INFORMATION GIVEN:
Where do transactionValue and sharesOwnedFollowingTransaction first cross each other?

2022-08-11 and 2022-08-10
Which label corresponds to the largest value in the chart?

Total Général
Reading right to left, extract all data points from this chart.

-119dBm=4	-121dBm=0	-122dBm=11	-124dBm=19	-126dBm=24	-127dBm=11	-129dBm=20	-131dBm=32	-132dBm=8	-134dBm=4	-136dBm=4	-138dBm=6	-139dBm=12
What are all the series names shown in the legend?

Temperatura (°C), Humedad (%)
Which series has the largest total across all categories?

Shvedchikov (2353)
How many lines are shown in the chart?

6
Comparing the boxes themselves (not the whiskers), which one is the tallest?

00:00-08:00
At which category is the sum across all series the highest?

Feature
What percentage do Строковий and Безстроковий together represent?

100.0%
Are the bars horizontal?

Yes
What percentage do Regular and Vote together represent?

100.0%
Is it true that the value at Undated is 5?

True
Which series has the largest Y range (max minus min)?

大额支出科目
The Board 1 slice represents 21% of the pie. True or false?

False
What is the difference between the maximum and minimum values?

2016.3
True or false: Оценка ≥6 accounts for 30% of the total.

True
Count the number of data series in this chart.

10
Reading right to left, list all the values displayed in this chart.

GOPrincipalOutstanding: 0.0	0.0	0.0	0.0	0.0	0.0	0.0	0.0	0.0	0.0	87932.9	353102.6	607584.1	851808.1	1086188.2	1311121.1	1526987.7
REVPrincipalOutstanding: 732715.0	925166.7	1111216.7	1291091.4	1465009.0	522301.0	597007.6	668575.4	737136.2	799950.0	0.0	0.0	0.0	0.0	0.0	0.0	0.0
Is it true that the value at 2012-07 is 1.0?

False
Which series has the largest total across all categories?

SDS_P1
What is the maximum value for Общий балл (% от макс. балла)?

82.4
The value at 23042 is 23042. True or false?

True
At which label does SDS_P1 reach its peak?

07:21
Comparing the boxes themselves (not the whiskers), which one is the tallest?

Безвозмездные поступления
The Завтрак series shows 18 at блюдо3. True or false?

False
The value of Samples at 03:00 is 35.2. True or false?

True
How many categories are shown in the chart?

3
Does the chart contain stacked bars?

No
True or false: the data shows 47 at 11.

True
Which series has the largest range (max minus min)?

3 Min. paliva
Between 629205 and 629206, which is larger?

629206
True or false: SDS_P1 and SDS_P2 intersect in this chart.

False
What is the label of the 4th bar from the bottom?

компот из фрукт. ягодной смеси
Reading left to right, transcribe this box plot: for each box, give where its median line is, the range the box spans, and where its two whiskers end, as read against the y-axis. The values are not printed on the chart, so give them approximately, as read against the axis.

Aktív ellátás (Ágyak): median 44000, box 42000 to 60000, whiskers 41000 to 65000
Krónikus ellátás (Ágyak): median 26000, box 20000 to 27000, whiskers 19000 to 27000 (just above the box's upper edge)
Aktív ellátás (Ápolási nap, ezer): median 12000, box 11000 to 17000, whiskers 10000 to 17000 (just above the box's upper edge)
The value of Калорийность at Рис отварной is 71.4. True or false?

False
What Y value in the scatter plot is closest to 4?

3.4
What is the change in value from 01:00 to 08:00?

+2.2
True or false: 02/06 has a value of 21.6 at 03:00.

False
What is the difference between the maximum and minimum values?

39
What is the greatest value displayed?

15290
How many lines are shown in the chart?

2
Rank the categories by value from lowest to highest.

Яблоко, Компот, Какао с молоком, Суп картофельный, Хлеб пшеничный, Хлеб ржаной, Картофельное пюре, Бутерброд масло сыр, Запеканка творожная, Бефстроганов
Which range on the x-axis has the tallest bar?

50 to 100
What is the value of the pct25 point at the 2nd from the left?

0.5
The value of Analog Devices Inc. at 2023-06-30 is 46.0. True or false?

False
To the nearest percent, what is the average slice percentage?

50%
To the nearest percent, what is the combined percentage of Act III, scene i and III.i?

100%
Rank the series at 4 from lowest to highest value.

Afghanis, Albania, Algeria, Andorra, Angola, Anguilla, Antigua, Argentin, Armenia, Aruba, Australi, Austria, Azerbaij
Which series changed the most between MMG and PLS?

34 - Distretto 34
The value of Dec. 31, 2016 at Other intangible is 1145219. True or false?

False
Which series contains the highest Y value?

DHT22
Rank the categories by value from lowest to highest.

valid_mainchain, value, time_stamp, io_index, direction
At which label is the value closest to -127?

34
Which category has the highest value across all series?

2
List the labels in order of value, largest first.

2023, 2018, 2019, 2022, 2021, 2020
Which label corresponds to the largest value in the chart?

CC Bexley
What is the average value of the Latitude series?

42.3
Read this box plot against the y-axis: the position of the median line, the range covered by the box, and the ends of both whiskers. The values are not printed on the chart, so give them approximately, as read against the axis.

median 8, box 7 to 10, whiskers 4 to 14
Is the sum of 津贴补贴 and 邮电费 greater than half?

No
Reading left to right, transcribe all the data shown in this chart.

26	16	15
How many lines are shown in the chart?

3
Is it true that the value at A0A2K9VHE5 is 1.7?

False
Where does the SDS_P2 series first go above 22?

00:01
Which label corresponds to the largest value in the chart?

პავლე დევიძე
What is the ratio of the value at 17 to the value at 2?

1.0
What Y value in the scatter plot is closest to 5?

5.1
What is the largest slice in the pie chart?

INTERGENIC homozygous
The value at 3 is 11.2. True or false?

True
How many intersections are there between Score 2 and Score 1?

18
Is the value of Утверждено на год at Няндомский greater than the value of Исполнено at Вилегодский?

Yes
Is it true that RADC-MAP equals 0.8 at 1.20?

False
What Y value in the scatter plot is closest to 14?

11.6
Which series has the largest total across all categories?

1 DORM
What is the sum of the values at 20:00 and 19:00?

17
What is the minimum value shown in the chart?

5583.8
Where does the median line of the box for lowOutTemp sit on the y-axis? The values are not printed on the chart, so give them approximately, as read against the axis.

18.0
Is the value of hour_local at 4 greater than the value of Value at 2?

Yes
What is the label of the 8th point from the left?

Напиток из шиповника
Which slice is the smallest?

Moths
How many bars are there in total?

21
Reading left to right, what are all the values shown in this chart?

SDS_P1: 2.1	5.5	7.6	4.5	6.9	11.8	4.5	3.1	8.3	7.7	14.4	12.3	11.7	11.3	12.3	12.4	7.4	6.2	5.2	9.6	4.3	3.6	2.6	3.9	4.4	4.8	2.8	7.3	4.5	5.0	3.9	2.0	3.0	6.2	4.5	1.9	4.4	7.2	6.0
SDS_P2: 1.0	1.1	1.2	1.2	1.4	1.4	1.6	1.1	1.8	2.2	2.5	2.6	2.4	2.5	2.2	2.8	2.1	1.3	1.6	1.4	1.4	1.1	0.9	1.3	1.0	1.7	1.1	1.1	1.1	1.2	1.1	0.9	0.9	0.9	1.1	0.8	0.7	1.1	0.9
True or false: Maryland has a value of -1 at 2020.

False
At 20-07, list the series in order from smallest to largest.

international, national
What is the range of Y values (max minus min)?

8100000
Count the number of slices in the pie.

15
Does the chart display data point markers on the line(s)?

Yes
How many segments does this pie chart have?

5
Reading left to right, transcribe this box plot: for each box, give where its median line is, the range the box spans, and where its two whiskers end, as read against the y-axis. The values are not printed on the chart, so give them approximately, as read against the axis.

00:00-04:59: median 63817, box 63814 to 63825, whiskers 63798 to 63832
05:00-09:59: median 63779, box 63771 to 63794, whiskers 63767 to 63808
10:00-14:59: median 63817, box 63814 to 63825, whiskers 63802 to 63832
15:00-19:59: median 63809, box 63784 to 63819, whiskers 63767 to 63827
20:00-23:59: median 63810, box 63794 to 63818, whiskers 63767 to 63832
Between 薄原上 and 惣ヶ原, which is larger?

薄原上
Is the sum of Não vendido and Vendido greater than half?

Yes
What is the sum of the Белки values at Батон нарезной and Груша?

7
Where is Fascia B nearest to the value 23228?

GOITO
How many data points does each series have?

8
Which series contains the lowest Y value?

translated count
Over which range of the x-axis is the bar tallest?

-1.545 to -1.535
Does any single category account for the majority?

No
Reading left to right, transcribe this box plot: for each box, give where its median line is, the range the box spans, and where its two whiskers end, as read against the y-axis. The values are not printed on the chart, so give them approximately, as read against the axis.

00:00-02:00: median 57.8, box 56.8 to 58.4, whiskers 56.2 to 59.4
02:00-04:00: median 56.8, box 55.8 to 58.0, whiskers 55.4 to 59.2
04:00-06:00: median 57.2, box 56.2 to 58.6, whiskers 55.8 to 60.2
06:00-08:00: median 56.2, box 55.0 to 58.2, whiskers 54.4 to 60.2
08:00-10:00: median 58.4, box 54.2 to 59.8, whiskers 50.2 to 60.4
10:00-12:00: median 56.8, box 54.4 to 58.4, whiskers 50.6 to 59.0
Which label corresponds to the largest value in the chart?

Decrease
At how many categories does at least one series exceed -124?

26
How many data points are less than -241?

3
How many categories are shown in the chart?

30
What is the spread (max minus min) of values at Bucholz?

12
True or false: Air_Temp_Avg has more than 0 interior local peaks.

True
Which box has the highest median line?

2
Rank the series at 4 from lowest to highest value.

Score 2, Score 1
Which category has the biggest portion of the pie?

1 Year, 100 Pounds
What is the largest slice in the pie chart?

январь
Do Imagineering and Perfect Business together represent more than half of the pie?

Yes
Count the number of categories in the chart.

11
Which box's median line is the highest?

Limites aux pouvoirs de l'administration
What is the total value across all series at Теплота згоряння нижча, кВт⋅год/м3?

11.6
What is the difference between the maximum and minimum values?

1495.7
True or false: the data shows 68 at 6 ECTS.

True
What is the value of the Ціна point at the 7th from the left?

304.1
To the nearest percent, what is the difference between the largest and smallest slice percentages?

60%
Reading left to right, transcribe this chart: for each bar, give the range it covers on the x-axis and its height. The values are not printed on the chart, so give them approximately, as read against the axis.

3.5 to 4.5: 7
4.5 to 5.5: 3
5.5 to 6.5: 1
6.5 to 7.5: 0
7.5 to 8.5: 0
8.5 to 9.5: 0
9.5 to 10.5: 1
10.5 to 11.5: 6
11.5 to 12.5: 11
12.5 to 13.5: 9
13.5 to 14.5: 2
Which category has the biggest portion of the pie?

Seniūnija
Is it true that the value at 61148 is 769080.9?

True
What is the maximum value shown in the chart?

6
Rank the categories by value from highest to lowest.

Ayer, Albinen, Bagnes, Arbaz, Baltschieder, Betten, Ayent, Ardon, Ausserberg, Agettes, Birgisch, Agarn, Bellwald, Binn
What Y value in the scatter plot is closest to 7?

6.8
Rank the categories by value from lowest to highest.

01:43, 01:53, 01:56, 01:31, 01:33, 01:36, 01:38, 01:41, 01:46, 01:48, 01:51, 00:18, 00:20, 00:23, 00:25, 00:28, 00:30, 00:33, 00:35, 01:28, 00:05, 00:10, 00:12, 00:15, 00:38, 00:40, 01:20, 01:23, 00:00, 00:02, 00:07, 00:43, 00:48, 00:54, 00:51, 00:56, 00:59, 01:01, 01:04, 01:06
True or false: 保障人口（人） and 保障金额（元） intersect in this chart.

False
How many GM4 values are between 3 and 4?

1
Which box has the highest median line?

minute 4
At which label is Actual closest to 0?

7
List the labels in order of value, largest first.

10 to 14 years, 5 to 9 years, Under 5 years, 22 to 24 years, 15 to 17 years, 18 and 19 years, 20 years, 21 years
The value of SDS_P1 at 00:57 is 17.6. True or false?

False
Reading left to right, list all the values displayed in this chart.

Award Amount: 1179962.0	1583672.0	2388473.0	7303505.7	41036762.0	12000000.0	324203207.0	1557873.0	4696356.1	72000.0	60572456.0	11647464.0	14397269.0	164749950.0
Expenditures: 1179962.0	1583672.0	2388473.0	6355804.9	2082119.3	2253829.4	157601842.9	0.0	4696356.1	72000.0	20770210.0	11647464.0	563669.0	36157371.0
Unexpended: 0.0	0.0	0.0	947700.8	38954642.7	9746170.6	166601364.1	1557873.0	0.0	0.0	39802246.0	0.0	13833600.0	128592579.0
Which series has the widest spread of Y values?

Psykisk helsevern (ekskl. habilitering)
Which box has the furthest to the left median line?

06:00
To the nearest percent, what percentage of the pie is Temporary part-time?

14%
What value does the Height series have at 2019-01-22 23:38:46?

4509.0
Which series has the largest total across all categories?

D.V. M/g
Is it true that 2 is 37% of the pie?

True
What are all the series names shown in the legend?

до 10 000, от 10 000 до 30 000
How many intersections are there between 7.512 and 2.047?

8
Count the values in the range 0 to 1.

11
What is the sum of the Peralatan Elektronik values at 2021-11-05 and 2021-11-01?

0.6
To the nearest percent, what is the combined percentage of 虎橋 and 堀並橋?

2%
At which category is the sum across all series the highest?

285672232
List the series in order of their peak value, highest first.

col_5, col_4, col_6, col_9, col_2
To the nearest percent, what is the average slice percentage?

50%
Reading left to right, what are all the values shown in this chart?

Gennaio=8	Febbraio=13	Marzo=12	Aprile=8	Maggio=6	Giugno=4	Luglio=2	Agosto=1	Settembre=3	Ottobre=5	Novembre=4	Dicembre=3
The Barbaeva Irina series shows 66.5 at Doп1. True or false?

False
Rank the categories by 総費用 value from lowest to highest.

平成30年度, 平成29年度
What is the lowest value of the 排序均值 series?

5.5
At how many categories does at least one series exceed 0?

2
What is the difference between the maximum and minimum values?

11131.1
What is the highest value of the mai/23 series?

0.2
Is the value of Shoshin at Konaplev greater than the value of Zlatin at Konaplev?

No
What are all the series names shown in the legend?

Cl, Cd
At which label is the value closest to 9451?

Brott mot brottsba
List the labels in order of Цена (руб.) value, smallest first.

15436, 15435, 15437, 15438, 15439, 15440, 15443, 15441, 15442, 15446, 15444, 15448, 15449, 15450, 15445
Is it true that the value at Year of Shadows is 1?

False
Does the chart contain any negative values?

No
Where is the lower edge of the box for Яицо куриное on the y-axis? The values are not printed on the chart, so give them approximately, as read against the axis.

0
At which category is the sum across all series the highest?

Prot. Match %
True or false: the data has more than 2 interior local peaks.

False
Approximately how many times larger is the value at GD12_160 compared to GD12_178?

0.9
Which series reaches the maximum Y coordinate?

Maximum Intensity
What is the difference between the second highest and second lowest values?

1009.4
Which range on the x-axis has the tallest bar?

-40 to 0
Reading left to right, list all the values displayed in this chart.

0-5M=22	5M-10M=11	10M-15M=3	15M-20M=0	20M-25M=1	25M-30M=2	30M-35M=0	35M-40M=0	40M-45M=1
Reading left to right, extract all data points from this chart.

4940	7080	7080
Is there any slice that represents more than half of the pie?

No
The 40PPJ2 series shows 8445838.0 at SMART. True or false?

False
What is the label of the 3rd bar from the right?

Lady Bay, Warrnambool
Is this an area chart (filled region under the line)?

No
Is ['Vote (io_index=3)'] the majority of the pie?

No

TASK GOAL: Convert the listing from the line containing "Australi, Austria, Azerbaij" to the line containing "What is the average value", both included, into a JSON list of strings with one string per line and blank lines omitted.

RESPONSE TO THE TASK:
[
  "Afghanis, Albania, Algeria, Andorra, Angola, Anguilla, Antigua, Argentin, Armenia, Aruba, Australi, Austria, Azerbaij",
  "Which series changed the most between MMG and PLS?",
  "34 - Distretto 34",
  "The value of Dec. 31, 2016 at Other intangible is 1145219. True or false?",
  "False",
  "Which series contains the highest Y value?",
  "DHT22",
  "Rank the categories by value from lowest to highest.",
  "valid_mainchain, value, time_stamp, io_index, direction",
  "At which label is the value closest to -127?",
  "34",
  "Which category has the highest value across all series?",
  "2",
  "List the labels in order of value, largest first.",
  "2023, 2018, 2019, 2022, 2021, 2020",
  "Which label corresponds to the largest value in the chart?",
  "CC Bexley",
  "What is the average value of the Latitude series?"
]